Description of the functions

The toolbox consists of 3 python scripts described below. Inputs and outputs of functions are described in the header of each function in the code.

Module containing a number of functions that perform noise and jitter removal:

  • DecayExpFunction – Defines the decaying exponential function which has been used as a test case for the software

  • DecayExpFunction1der – 1st derivative of the decaying exponential function

  • DecayExpFunction2der – 2nd derivative of the decaying exponential function

  • MCMCMH_NJ: Class containing the following functions:

    • AnalyseSignalN – Analyse signal to remove noise and jitter providing signal estimates with associated uncertainty. Uses normalised independent variable
    • NJAlgorithm – Iterative scheme that pre-processes data to reduce the effects of noise and jitter, resulting in an estimate of the true signal along with its associated uncertainty
  • random_gaussian_whrand – random draws from a Gaussian distribution based on transforming the output from whrand [2]. This was used to test the code and can be replaced by Python’s inbuilt random number generator if needed.

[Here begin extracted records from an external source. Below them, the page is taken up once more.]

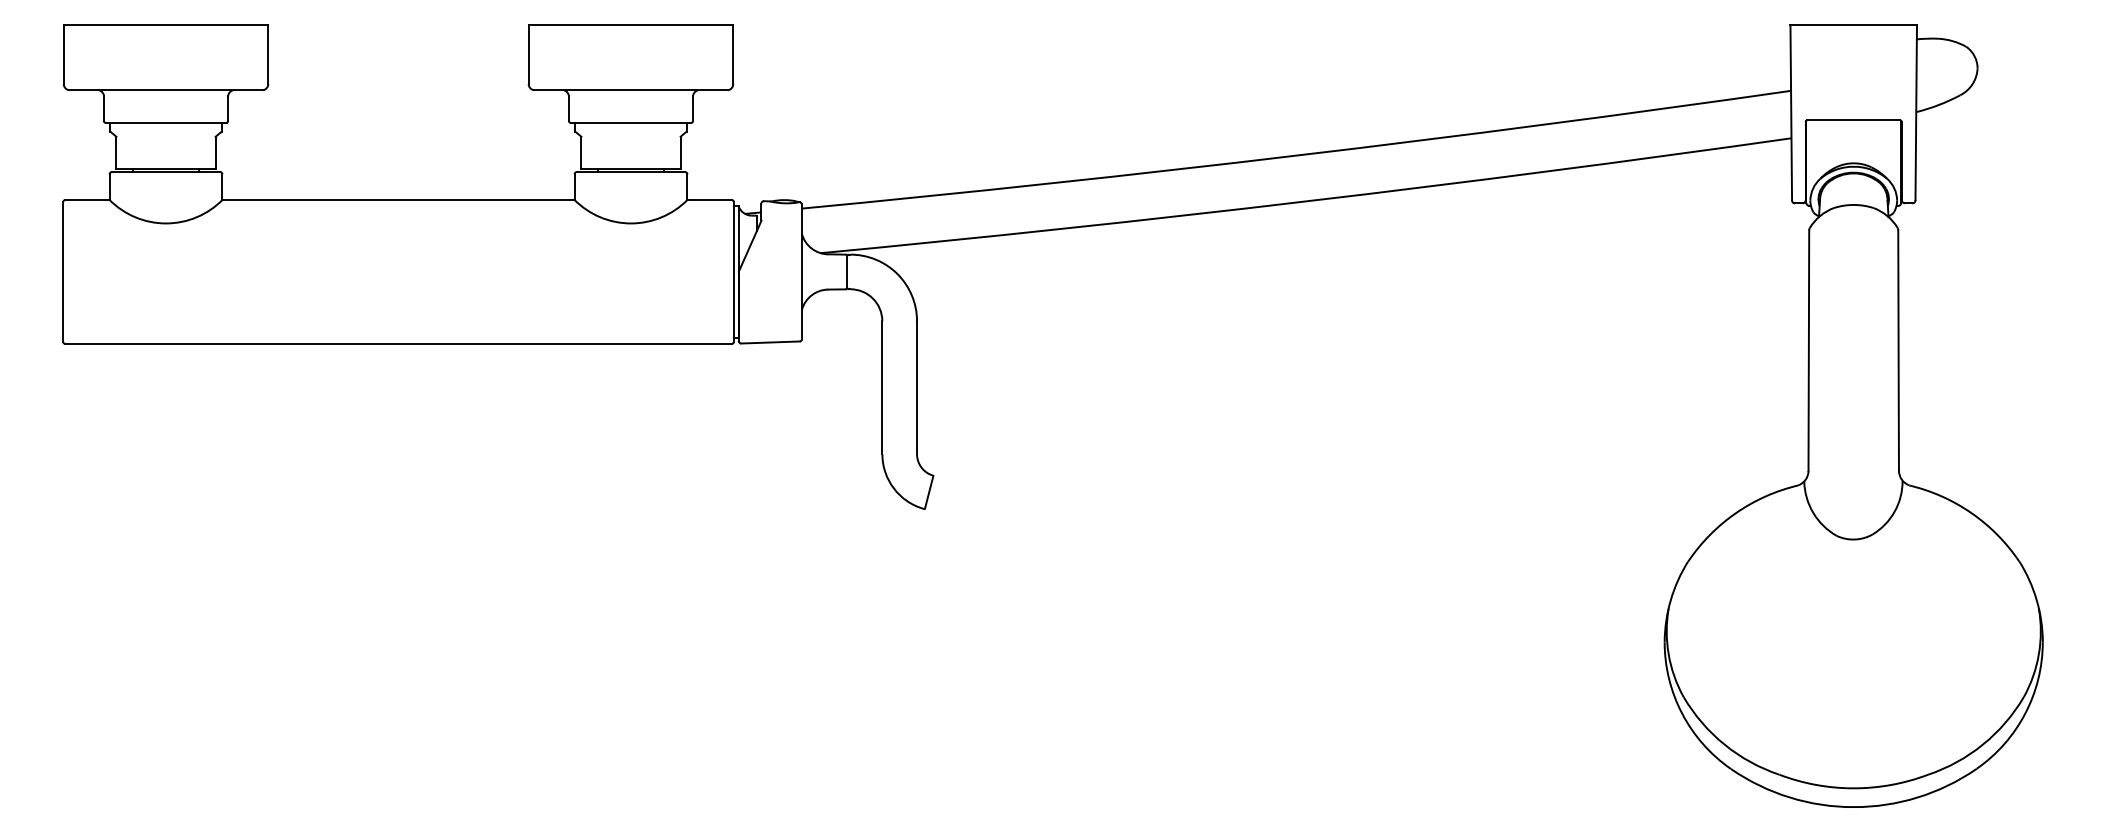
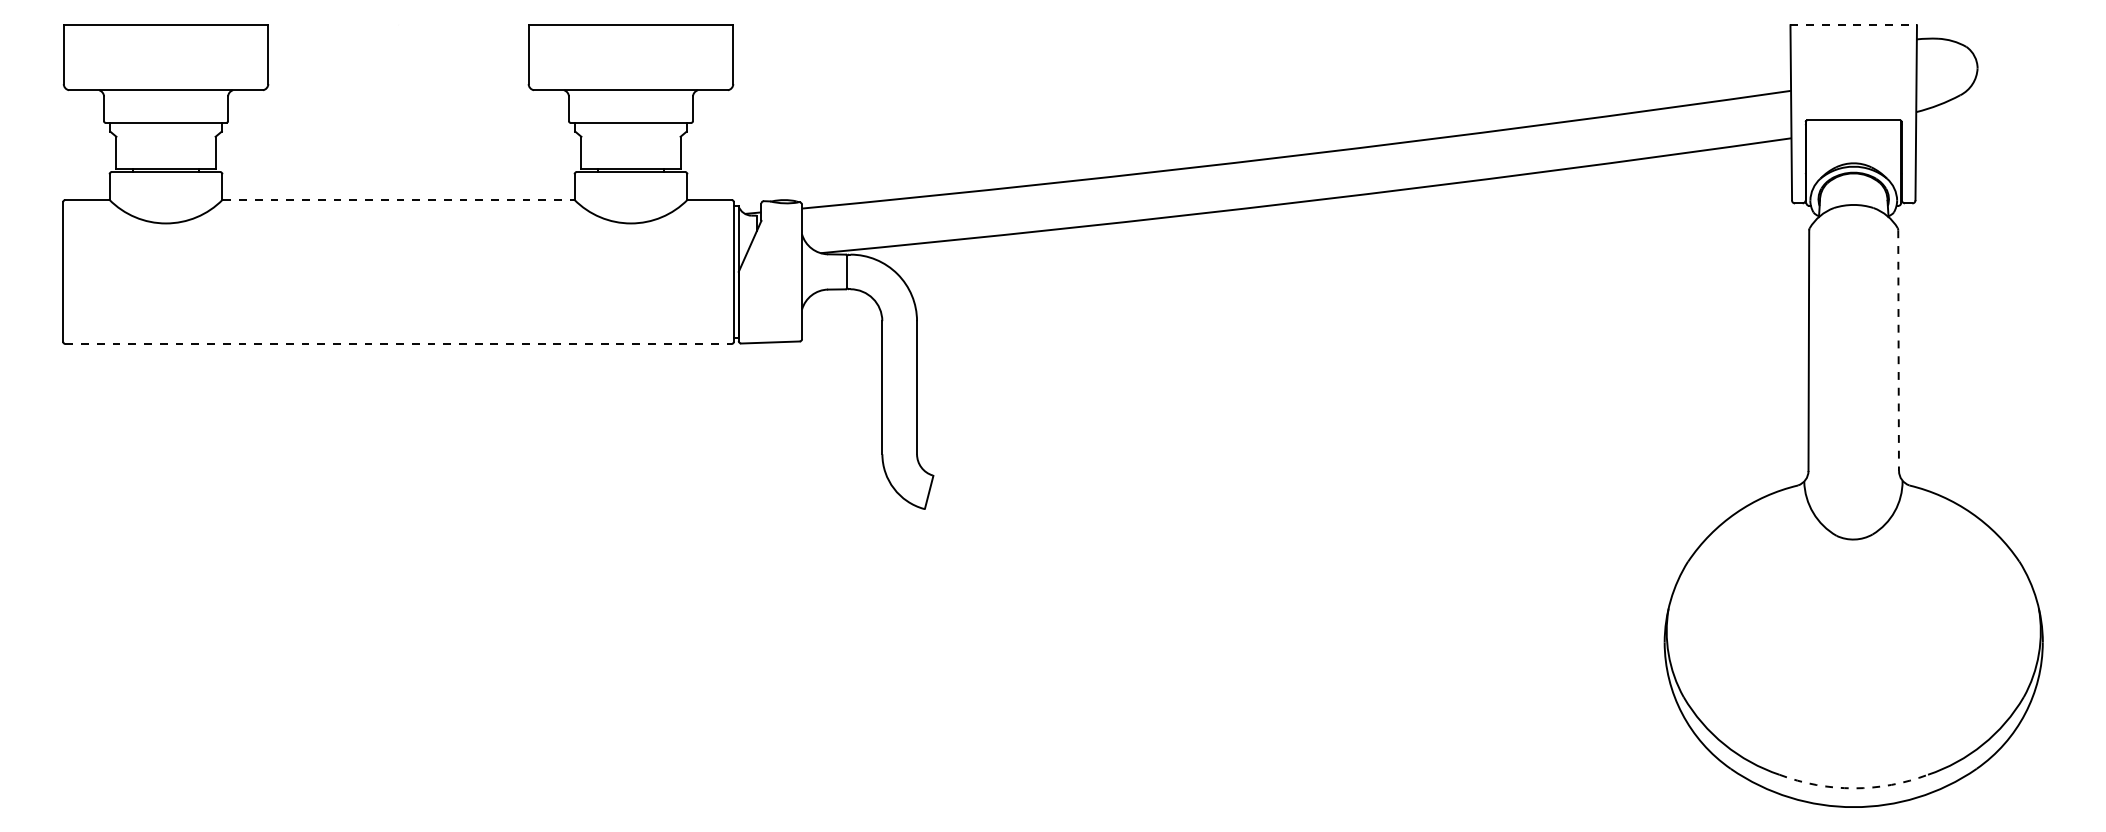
line at (1854, 25): solid -> dashed
line at (398, 200): solid -> dashed
line at (399, 343): solid -> dashed
line at (1898, 351): solid -> dashed
arc at (1853, 788): solid -> dashed
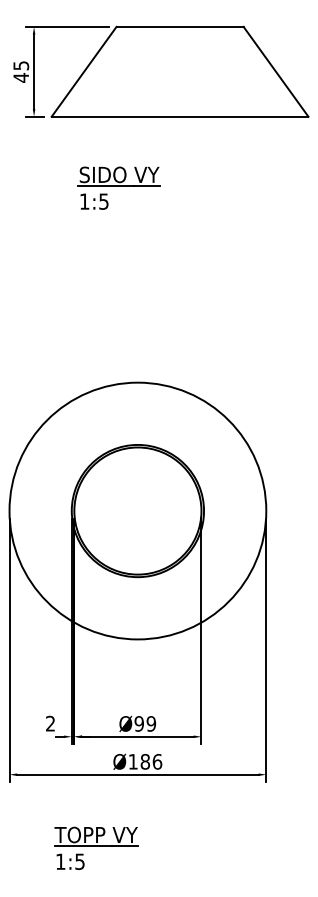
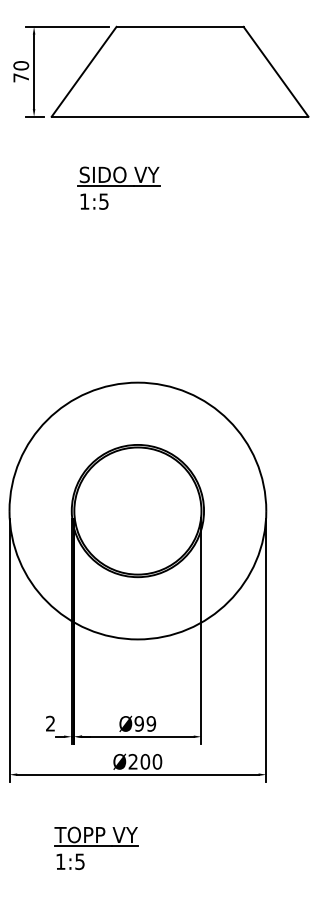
text at (21, 71): 45 -> 70
text at (145, 761): Ø186 -> Ø200
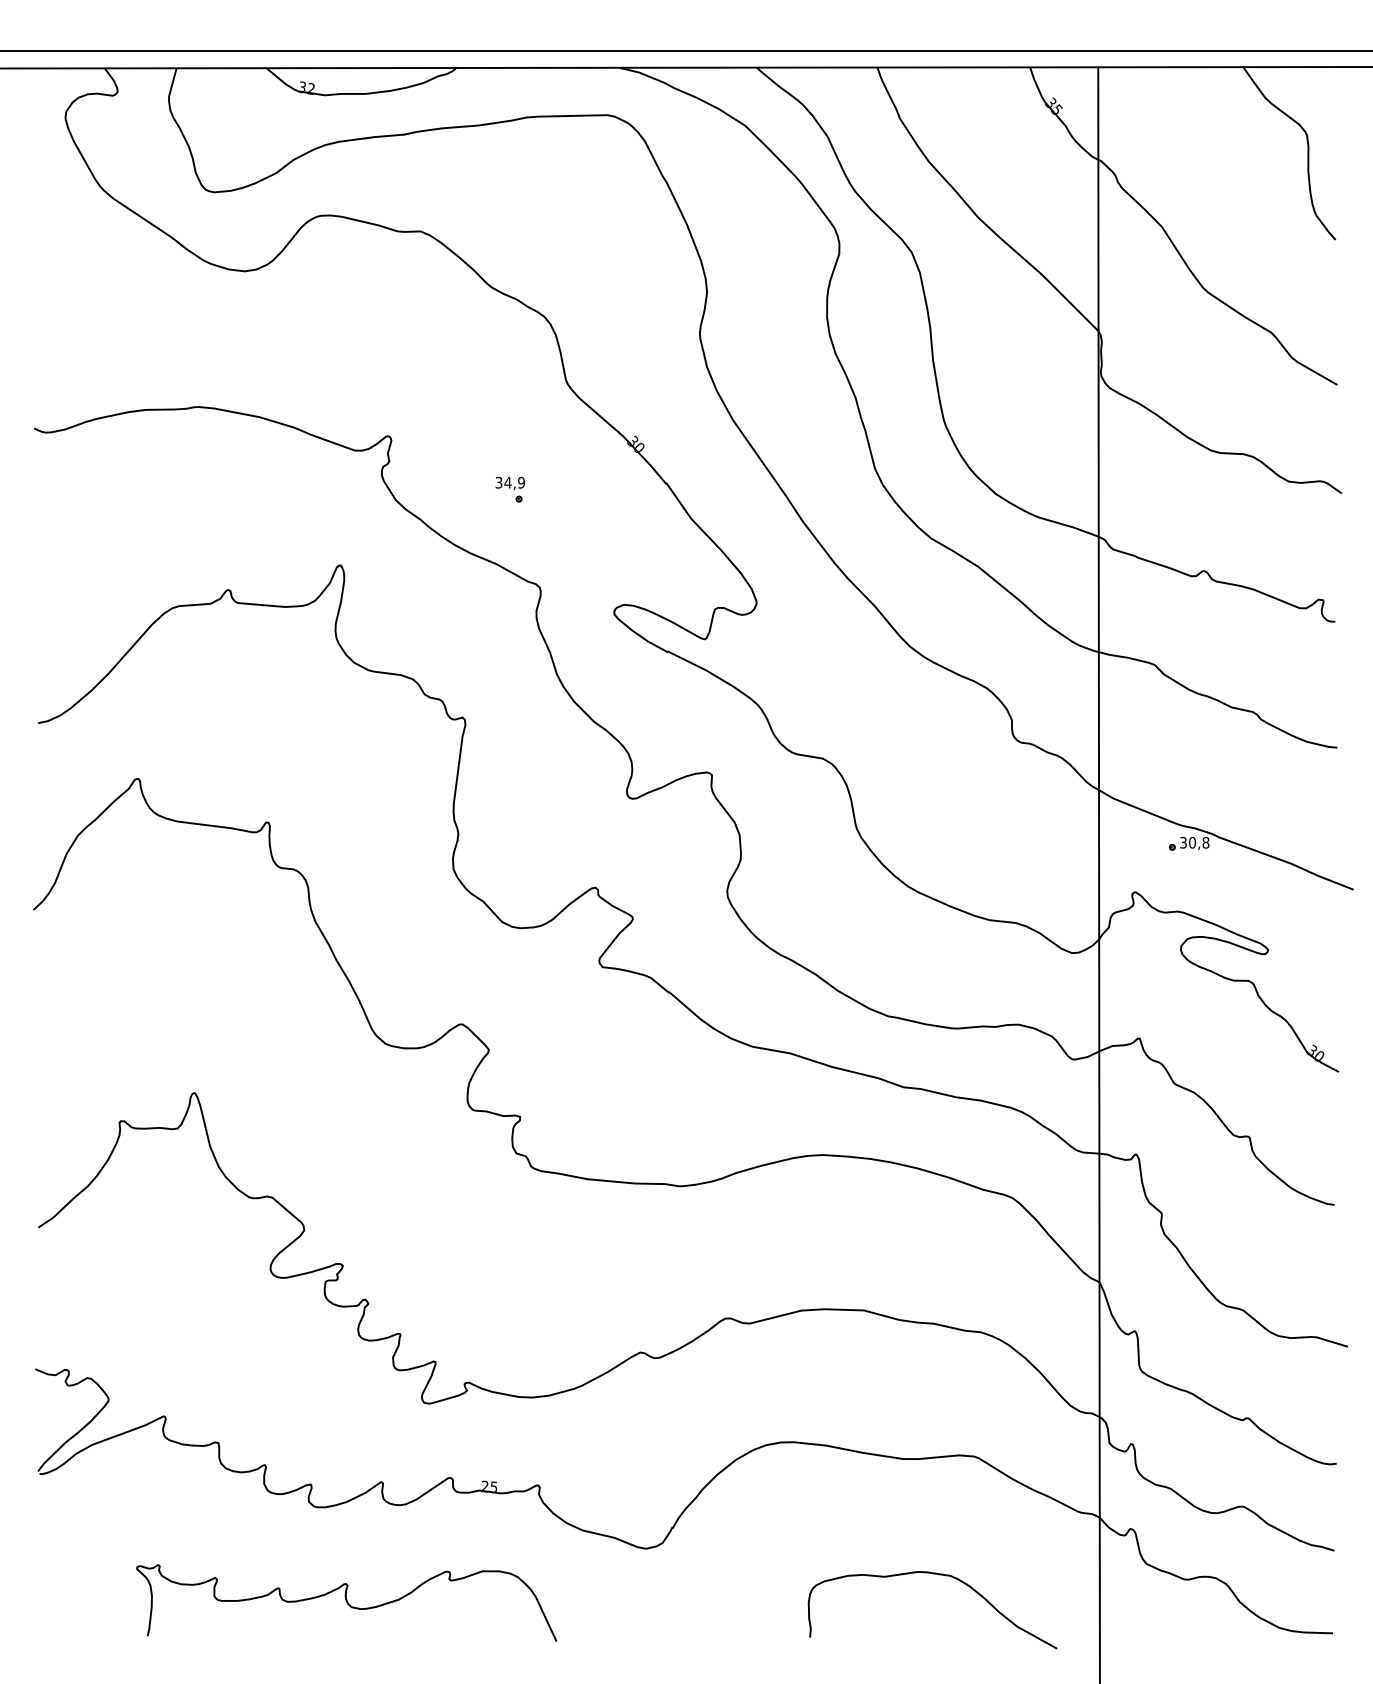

  • whrand – random draws from a uniform distribution based on using the Wichmann-Hill random number generator [2]. This was used to test the code and can be replaced by Python’s inbuilt random number generator if needed.

Module that contains functions that generate mcmc samples from the posterior distribution of the noise and jitter variances:

  • mcmcci – Assesses convergence of multiple MCMC chains
  • mcsums – Summary statistics evaluated from MCMC samples
  • jumprwg – Gaussian random walk jumping distribution used to generate proposal samples for the Metropolis-Hastings algorithm
  • fgh_cubic – Cubic function and its first and second derivative. Used for cubic approximation of the “true” signal
  • ln_gauss_pdf_v – log of the Gaussian distribution
  • tar_at – Target distribution from which we want to draw samples. In this case it is the log of the posterior distribution of the cubic parameters and the noise and jitter variances.
  • mcmcmh – Function that does the Metropolis-Hastings MCMC sampling and returns estimates of noise and jitter variance which is fed into the NJ removal routine

NPL addition to stream.py to add noise and jitter to sine generated data.

Main script that calls the above classes within the agent-based framework. It sets up agents that generate data and perform Bayesian noise and jitter removal.

Acknowledgements

This work was part of the Joint Research Project Metrology for the Factory of the Future (Met4FoF), project number 17IND12 which has received funding from the EMPIR programme co-financed by the Participating States and from the European Union’s Horizon 2020 research and innovation programme.

Disclaimer

This software is developed as a joint effort of several project partners namely:

under the lead of NPL. The software is made available "as is" free of cost. The authors and their institutions assume no responsibility whatsoever for its use by other parties, and makes no guarantees, expressed or implied, about its quality, reliability, safety, suitability or any other characteristic. In no event will the authors be liable for any direct, indirect or consequential damage arising in connection with the use of this software.

References

[1] K. Jagan, L. Wright and P. Harris, "A Bayesian approach to account for timing effects in industrial sensor networks," 2020 IEEE International Workshop on Metrology for Industry 4.0 & IoT, Roma, Italy, 2020, pp. 89-94, doi: 10.1109/MetroInd4.0IoT48571.2020.9138266.

[2] Wichmann BA, Hill ID. Algorithm AS 183: An efficient and portable pseudo-random number generator. Journal of the Royal Statistical Society. Series C (Applied Statistics). 1982 Jan 1;31(2):188-90.

License

MCMCNJ is distributed under the LGPLv3 license.

Version of this document

Version 2 for release 2 of the code – Created 28-08-2021 KJ, LRW, BL.